### REQUIREMENT
Only these lines of the data below are wanted: the one with "in One Dimension", the one with "IMU CET Maths Syllabus", and any lines between them, each repeated exactly.

——————————

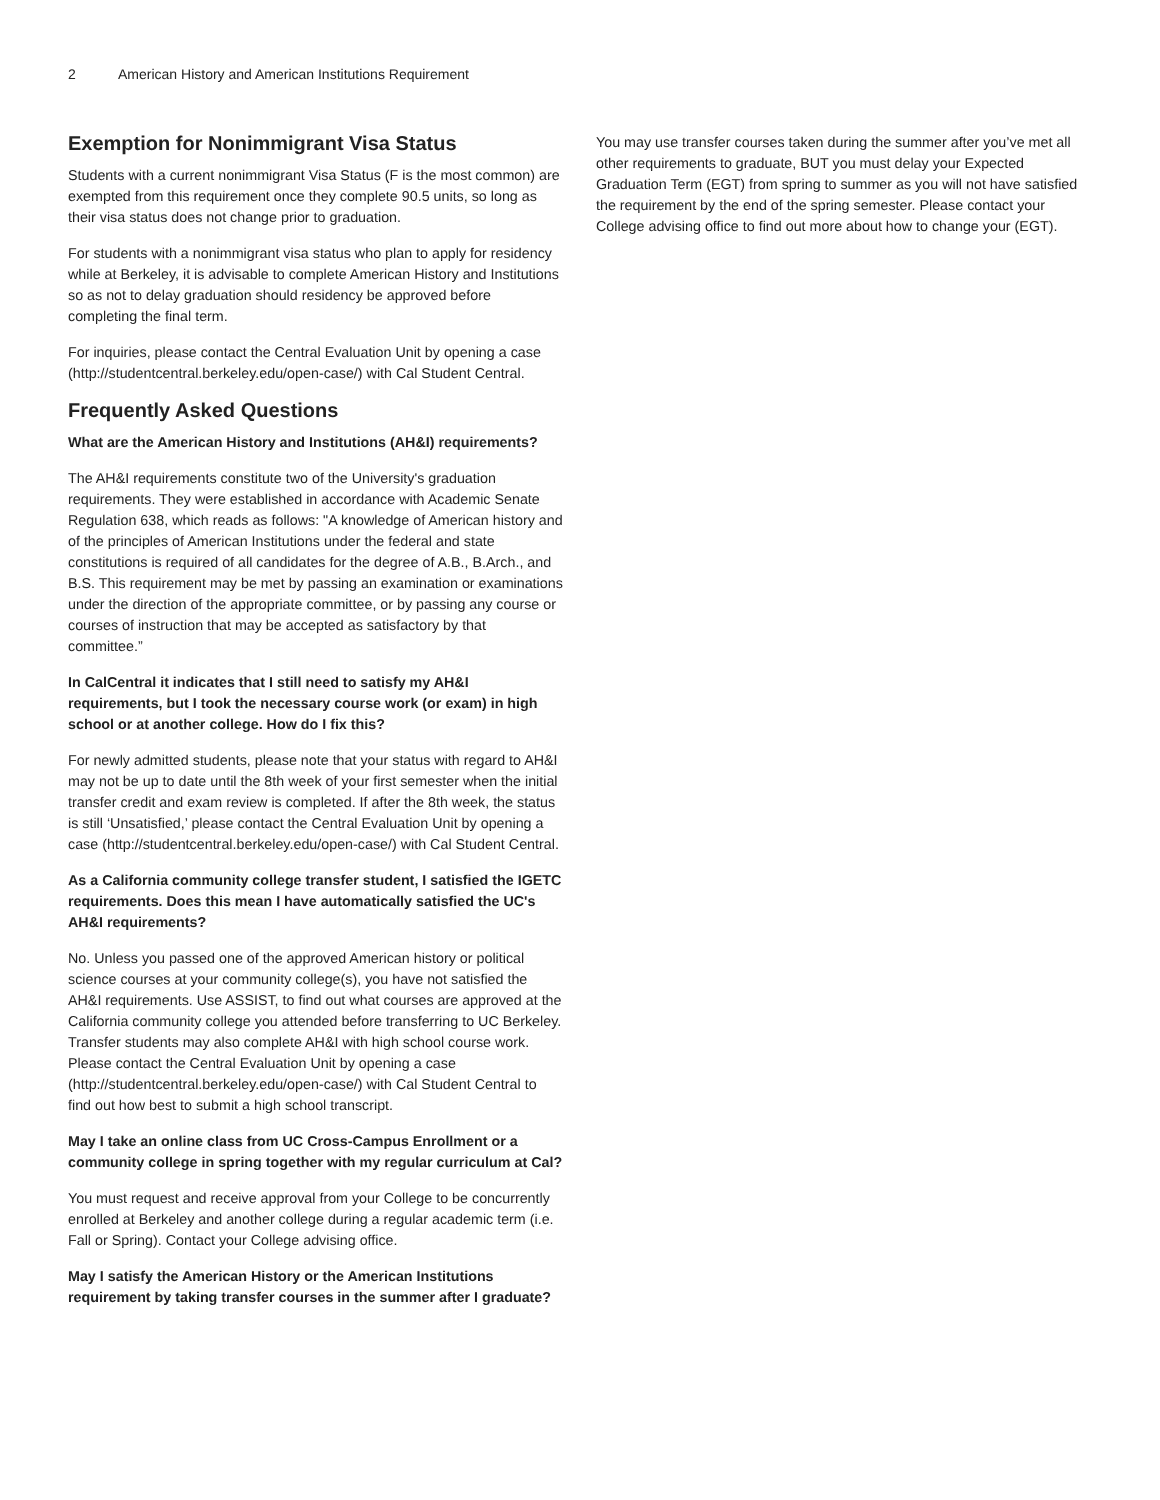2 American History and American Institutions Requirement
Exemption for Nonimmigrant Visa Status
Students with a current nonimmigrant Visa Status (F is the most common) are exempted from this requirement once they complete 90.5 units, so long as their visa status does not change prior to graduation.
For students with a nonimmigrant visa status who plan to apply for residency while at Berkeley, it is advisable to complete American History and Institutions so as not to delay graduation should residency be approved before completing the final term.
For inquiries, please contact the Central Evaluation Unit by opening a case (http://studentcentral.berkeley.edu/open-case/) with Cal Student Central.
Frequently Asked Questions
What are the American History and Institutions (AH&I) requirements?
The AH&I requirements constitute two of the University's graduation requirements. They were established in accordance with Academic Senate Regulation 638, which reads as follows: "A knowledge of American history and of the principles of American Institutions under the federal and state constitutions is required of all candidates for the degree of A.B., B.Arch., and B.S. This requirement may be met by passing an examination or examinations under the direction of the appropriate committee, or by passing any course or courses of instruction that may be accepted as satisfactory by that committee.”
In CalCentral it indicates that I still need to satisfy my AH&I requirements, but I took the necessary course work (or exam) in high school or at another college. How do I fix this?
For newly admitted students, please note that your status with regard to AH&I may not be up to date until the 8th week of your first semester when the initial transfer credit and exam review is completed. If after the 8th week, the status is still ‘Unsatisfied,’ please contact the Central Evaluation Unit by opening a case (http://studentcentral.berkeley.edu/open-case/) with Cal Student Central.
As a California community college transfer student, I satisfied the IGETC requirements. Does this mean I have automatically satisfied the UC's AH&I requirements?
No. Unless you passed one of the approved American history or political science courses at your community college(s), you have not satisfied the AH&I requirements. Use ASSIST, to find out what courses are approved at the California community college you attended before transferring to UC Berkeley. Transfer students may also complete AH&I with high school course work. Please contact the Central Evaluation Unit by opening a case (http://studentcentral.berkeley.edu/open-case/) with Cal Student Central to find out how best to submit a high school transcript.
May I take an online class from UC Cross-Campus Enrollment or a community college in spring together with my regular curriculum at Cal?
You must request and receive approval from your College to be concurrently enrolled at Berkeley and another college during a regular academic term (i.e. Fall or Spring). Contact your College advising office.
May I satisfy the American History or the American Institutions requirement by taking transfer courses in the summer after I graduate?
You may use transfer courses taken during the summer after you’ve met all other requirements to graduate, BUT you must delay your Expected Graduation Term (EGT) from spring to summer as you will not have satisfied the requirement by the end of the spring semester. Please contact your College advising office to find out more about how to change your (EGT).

——————————

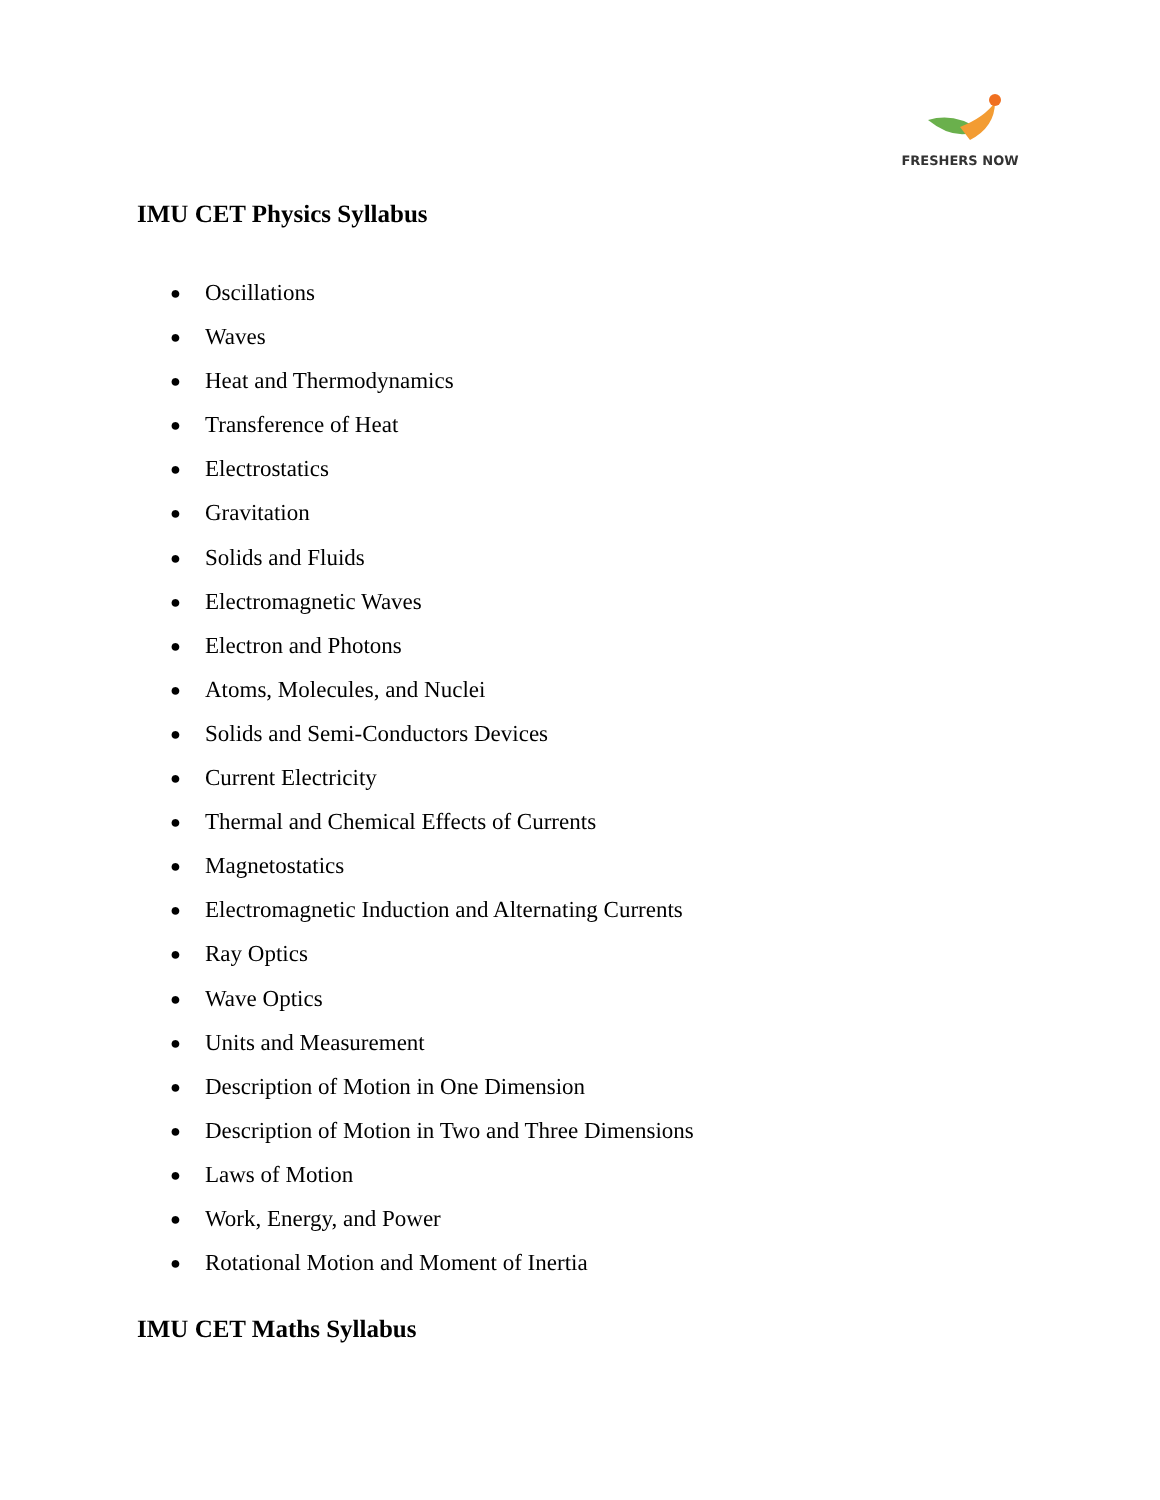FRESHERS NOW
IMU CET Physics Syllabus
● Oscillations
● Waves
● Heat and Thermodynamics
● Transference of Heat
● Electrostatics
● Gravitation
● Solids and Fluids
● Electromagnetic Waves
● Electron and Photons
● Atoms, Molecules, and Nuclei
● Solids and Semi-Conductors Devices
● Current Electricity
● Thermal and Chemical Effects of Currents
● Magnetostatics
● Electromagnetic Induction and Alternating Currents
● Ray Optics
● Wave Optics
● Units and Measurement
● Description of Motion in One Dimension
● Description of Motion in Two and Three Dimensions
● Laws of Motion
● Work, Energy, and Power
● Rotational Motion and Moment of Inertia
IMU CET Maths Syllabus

——————————

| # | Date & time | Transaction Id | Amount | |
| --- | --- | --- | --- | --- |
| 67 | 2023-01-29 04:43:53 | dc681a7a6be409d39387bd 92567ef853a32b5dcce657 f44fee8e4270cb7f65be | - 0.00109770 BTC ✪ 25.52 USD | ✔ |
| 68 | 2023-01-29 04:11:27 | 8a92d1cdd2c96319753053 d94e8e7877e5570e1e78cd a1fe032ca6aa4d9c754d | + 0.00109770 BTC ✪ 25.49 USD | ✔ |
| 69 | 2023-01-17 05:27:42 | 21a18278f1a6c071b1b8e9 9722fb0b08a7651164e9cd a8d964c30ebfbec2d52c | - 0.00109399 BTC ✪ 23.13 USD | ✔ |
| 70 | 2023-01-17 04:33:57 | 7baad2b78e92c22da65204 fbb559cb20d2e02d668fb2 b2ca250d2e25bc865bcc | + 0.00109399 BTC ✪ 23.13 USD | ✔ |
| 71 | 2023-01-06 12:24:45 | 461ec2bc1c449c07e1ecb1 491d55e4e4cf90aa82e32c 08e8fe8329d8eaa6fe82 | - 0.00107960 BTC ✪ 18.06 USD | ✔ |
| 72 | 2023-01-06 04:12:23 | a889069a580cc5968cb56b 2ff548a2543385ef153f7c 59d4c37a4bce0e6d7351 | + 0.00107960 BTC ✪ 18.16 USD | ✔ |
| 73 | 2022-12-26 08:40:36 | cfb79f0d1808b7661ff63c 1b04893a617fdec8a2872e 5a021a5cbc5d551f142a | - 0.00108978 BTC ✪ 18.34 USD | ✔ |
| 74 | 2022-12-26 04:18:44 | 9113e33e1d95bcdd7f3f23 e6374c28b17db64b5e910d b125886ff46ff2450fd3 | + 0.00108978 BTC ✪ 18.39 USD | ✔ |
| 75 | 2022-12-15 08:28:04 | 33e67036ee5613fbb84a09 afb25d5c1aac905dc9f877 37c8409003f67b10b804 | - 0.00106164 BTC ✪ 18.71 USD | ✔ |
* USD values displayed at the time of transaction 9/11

——————————

### RESPONSE TO THE TASK
● Description of Motion in One Dimension
● Description of Motion in Two and Three Dimensions
● Laws of Motion
● Work, Energy, and Power
● Rotational Motion and Moment of Inertia
IMU CET Maths Syllabus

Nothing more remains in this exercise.